Please rewrite the text read from all the items below with "Weitere Meldungen" replaced by "Weitere Nachrichten" and everything else unchanged, leaving the pictures out of your answer.

* _Data under study_
——

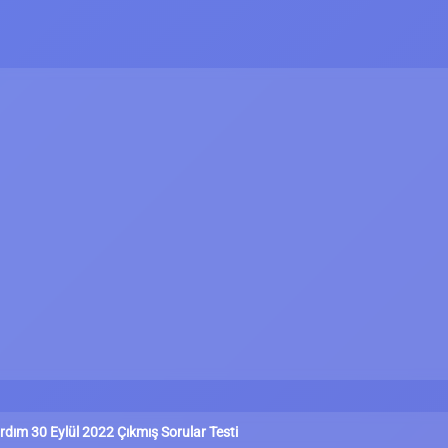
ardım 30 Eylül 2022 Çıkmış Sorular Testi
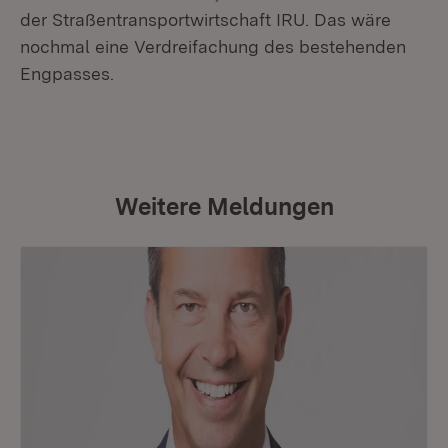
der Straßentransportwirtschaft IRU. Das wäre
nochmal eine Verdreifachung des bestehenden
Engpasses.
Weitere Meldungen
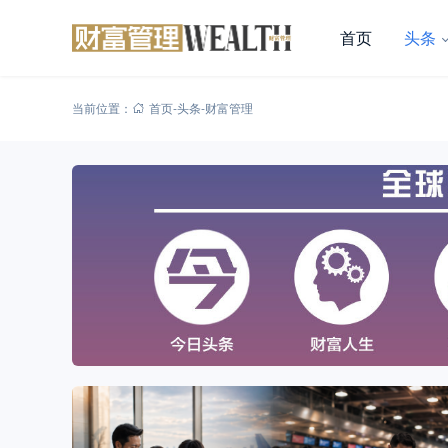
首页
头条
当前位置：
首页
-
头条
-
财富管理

——

* _Task solution_
ardım 30 Eylül 2022 Çıkmış Sorular Testi
der Straßentransportwirtschaft IRU. Das wäre
nochmal eine Verdreifachung des bestehenden
Engpasses.
Weitere Nachrichten
首页
头条
当前位置：
首页
-
头条
-
财富管理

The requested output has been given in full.